Fikri ve sınai mülkiyet hakları yüzde 100 Türkiye'ye ait millî bir proje olan Togg'un üretiminde Anadolu'nun dört bir tarafındaki KOBİ'lerin, tedarikçilerin de yer aldığına dikkati çeken Cumhurbaşkanı Erdoğan, şunları kaydetti: "TOGG Gemlik Kampüsü tam kapasiteye ulaştığında, burada her yıl 175 bin araç üretilirken, 4 bin 300 kişiye doğrudan, 20 bin kişiye dolaylı istihdam sağlanacaktır. Burada 2030'a kadar üretilecek 1 milyon adet araçla millî gelirimize 50 milyar dolardan, cari açığın azaltılmasına 7 milyar dolardan fazla katkı sağlayacağız. Buna rağmen hâlâ Togg'a kulp takmaya çalışanlar elbette çıkıyor. Ama bunların hem bir marka oluşturma vizyonundan hem de küresel rekabetin nasıl işlediğinden habersiz cühela takımı olduğunu da iyi biliyoruz. Asırlık otomobil firmalarının pek çok parçasının Türkiye'de üretildiğini bilmeyenlere bunları anlatmak beyhude bir çabadır. Biz sorumluluğumuzun ifası olarak üzerimize düşenleri yapıyor, gerisini milletimize bırakıyoruz. Milletimiz kimi takdir edeceğini, kimi tekdir edeceğini gayet iyi bilir. Hâlâ 'Yapamazsınız, üretemezsiniz' diyenler varsa şu otomobillere iyi baksınlar.

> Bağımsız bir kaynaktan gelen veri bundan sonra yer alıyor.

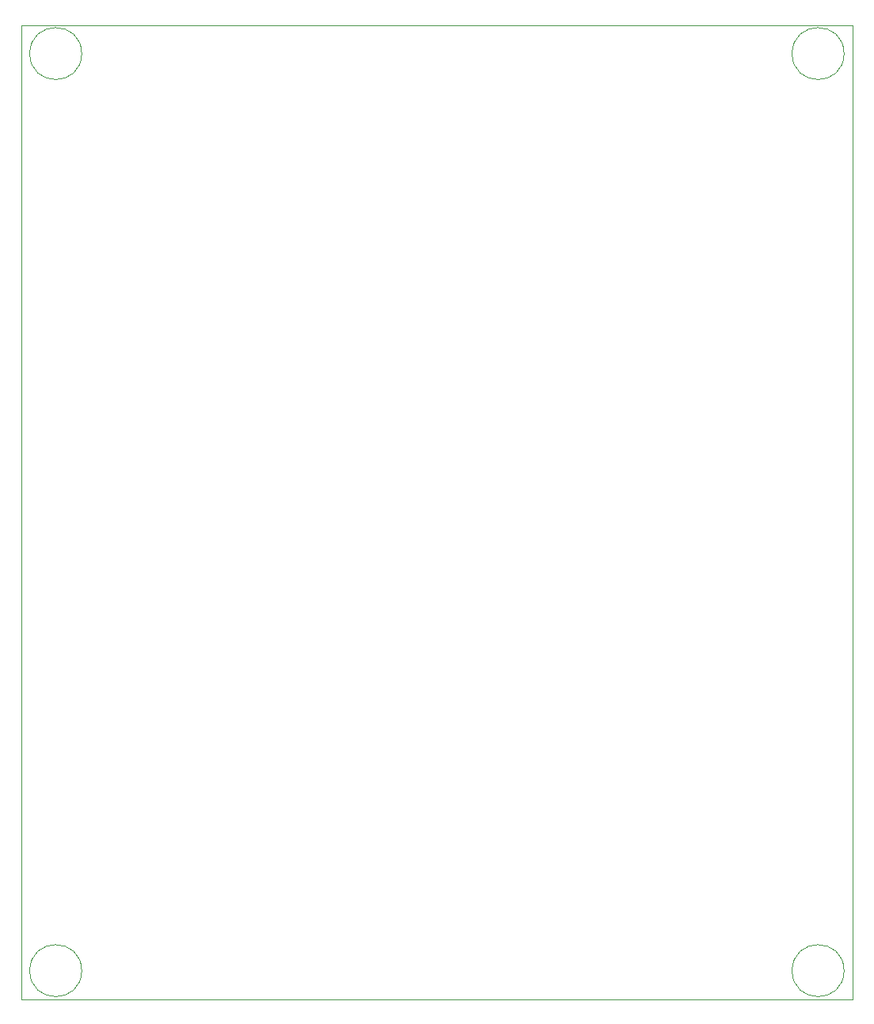
<source format=gbr>
%TF.GenerationSoftware,KiCad,Pcbnew,7.0.1*%
%TF.CreationDate,2023-05-14T18:13:28-07:00*%
%TF.ProjectId,BasicBitch328pThingy,42617369-6342-4697-9463-683332387054,rev?*%
%TF.SameCoordinates,Original*%
%TF.FileFunction,Profile,NP*%
%FSLAX46Y46*%
G04 Gerber Fmt 4.6, Leading zero omitted, Abs format (unit mm)*
G04 Created by KiCad (PCBNEW 7.0.1) date 2023-05-14 18:13:28*
%MOMM*%
%LPD*%
G01*
G04 APERTURE LIST*
%TA.AperFunction,Profile*%
%ADD10C,0.100000*%
%TD*%
G04 APERTURE END LIST*
D10*
X90974416Y-47381457D02*
X90974416Y-151521457D01*
X179874416Y-47381457D02*
X179874416Y-151521457D01*
X90974416Y-47381457D02*
X179874416Y-47381457D01*
X97435541Y-50429457D02*
G75*
G03*
X97435541Y-50429457I-2778125J0D01*
G01*
X178969541Y-148473457D02*
G75*
G03*
X178969541Y-148473457I-2778125J0D01*
G01*
X97435541Y-148473457D02*
G75*
G03*
X97435541Y-148473457I-2778125J0D01*
G01*
X178969541Y-50429457D02*
G75*
G03*
X178969541Y-50429457I-2778125J0D01*
G01*
X90974416Y-151521457D02*
X179874416Y-151521457D01*
M02*

</source>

Bundan 60 yıl önce Devrim otomobilini engelleyenler, hamdolsun devrin otomobilinde başarılı olamadılar, olamayacaklar. Şimdi ne diyorlar? 'Bunu kim alacak? Satamazsınız.' Şimdi bunu söylemeye başladılar. İnşallah bunun cevabını da onlara başta şahsım olmak üzere milletimiz verecek."